Insertion Complexity
Average O(log n): search for insertion point plus pointer updates. Random level limits height.
Deletion Complexity
Average O(log n): similar to insertion, updating pointers and adjusting levels.
Space Complexity
O(n) with additional pointers overhead: each node stores multiple forward pointers proportional to level.
| Operation | Average Time | Worst Time |
|---|---|---|
| Search | O(log n) | O(n) |
| Insertion | O(log n) | O(n) |
| Deletion | O(log n) | O(n) |
Probabilistic Balancing
Random Level Assignment
Node levels determined by repeated coin flips with probability p. Higher levels exponentially less likely.
Balancing Effect
Ensures average logarithmic height without deterministic rebalancing. Avoids costly rotations/restructuring.
Mathematical Model
Probability(node level ≥ k) = p^k, commonly p=0.5. Expected number of nodes at level k: n * p^k.
function randomLevel(): level = 0 while random() < p and level < MAX_LEVEL: level = level + 1 return levelParameter Tuning
Probability p affects height and pointer overhead. Typical p = 0.5 balances speed and space.
Comparison with Other Structures
Balanced Binary Search Trees (AVL, Red-Black)
Similar average complexities. Skip lists simpler to implement, probabilistic rather than strict balancing.
Arrays and Linked Lists
Skip lists outperform in dynamic ordered sets. Arrays support binary search but costly insertions/deletions. Linked lists slow for search.
Hash Tables
Skip lists maintain order; hash tables do not. Skip lists suitable for range queries and ordered traversal.
Trie Structures
Tries specialize in prefix search; skip lists general purpose ordered maps.
| Data Structure | Average Search | Insertion/Deletion | Ordering | Complexity |
|---|---|---|---|---|
| Skip List | O(log n) | O(log n) | Maintained | Probabilistic |
| AVL Tree | O(log n) | O(log n) | Maintained | Deterministic |
| Hash Table | O(1) | O(1) | Not Ordered | Deterministic |
| Linked List | O(n) | O(1) | Maintained | Deterministic |
Applications
Databases and Indexing
Used in in-memory indexing, range queries, and ordered key-value stores. Examples: Redis, LevelDB.
Network Routing
Efficient lookup in routing tables and distributed hash tables (DHTs) in peer-to-peer networks.
Concurrent Data Structures
Skip lists adapted for lock-free concurrent implementations due to simple pointer updates.
Memory Management
Managing free lists and allocations in dynamic memory allocators.
Algorithmic Foundations
Base for advanced data structures and randomized algorithms.
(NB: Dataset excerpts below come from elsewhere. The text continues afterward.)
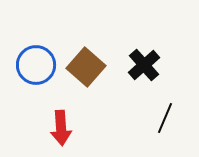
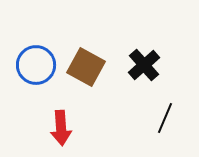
brown square: rotated 12 degrees counterclockwise
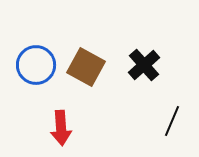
black line: moved 7 px right, 3 px down
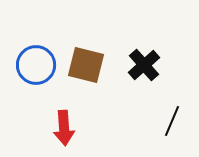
brown square: moved 2 px up; rotated 15 degrees counterclockwise
red arrow: moved 3 px right
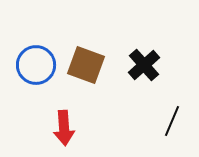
brown square: rotated 6 degrees clockwise
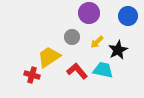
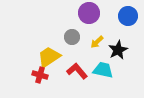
red cross: moved 8 px right
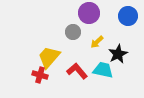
gray circle: moved 1 px right, 5 px up
black star: moved 4 px down
yellow trapezoid: rotated 15 degrees counterclockwise
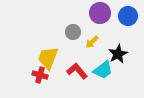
purple circle: moved 11 px right
yellow arrow: moved 5 px left
yellow trapezoid: moved 1 px left, 1 px down; rotated 20 degrees counterclockwise
cyan trapezoid: rotated 130 degrees clockwise
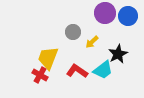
purple circle: moved 5 px right
red L-shape: rotated 15 degrees counterclockwise
red cross: rotated 14 degrees clockwise
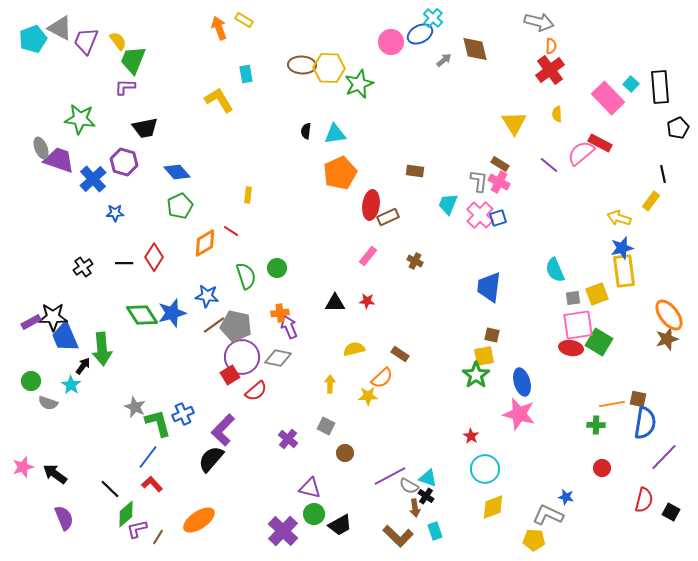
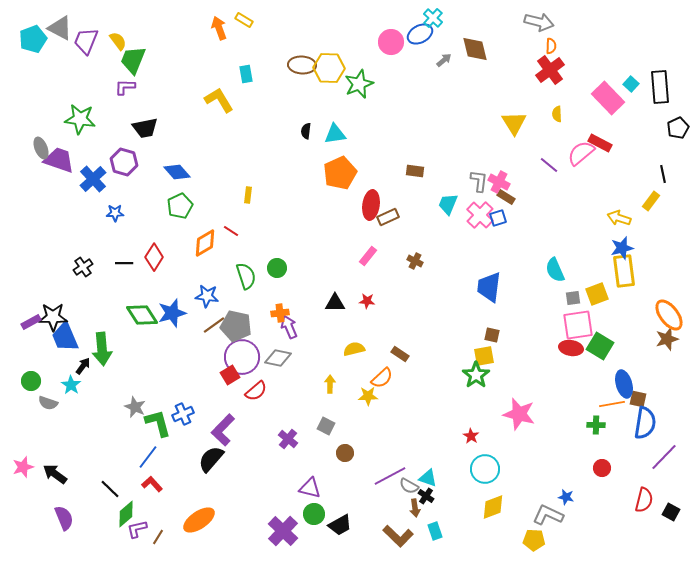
brown rectangle at (500, 164): moved 6 px right, 33 px down
green square at (599, 342): moved 1 px right, 4 px down
blue ellipse at (522, 382): moved 102 px right, 2 px down
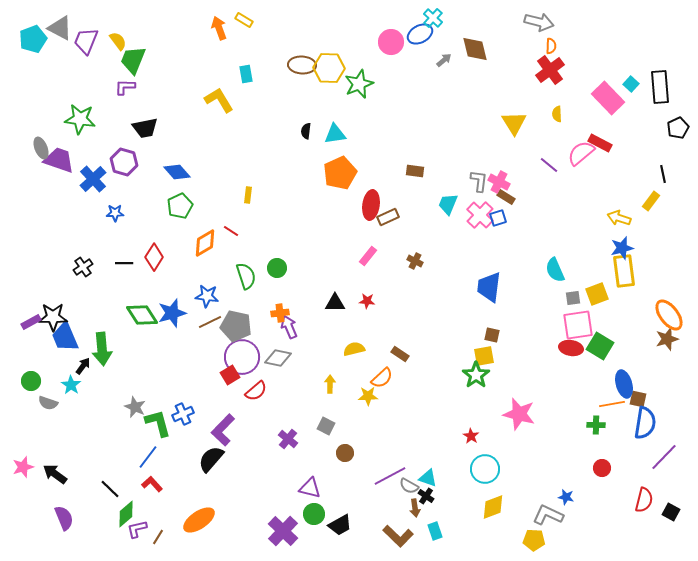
brown line at (214, 325): moved 4 px left, 3 px up; rotated 10 degrees clockwise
Advantages and Limitations
Advantages
Simple implementation. Fast average operations. Dynamic and flexible. Space-efficient relative to balanced trees. Easy concurrency adaptation.
Limitations
Worst-case linear time possible. Randomness introduces non-determinism. Higher space overhead than simple linked lists due to multiple pointers. Performance sensitive to parameter p.
Mitigation Strategies
Hybrid deterministic-probabilistic variants. Tuning probability and max level. Periodic rebalancing if required.
Implementation Details
Node Structure
Key, value, array of forward pointers sized by node level. Optional backward pointers for bidirectional traversal.
Memory Management
Dynamic allocation per node. Preallocation possible for high-performance needs.
Random Number Generator
Quality affects level distribution. Use uniform RNG with probability threshold.
Concurrency Considerations
Lock-based: coarse or fine-grained locks per level or node. Lock-free: atomic pointer updates with CAS operations.
Parameter Settings
Typical max level: 16 or 32. Probability p: 0.25 to 0.5. Adjust based on data size and memory constraints.
References
- Pugh, William. "Skip Lists: A Probabilistic Alternative to Balanced Trees." Communications of the ACM, vol. 33, no. 6, 1990, pp. 668-676.
- Fraser, Keir. "Practical Lock-Free Linked Lists." Proceedings of the 20th ACM Symposium on Principles of Distributed Computing, 2001, pp. 70-79.
- Morin, Pat. "Open Data Structures." 2008. Chapter on Skip Lists. Available online.
- Mehlhorn, Kurt, and Peter Sanders. "Algorithms and Data Structures: The Basic Toolbox." Springer, 2008.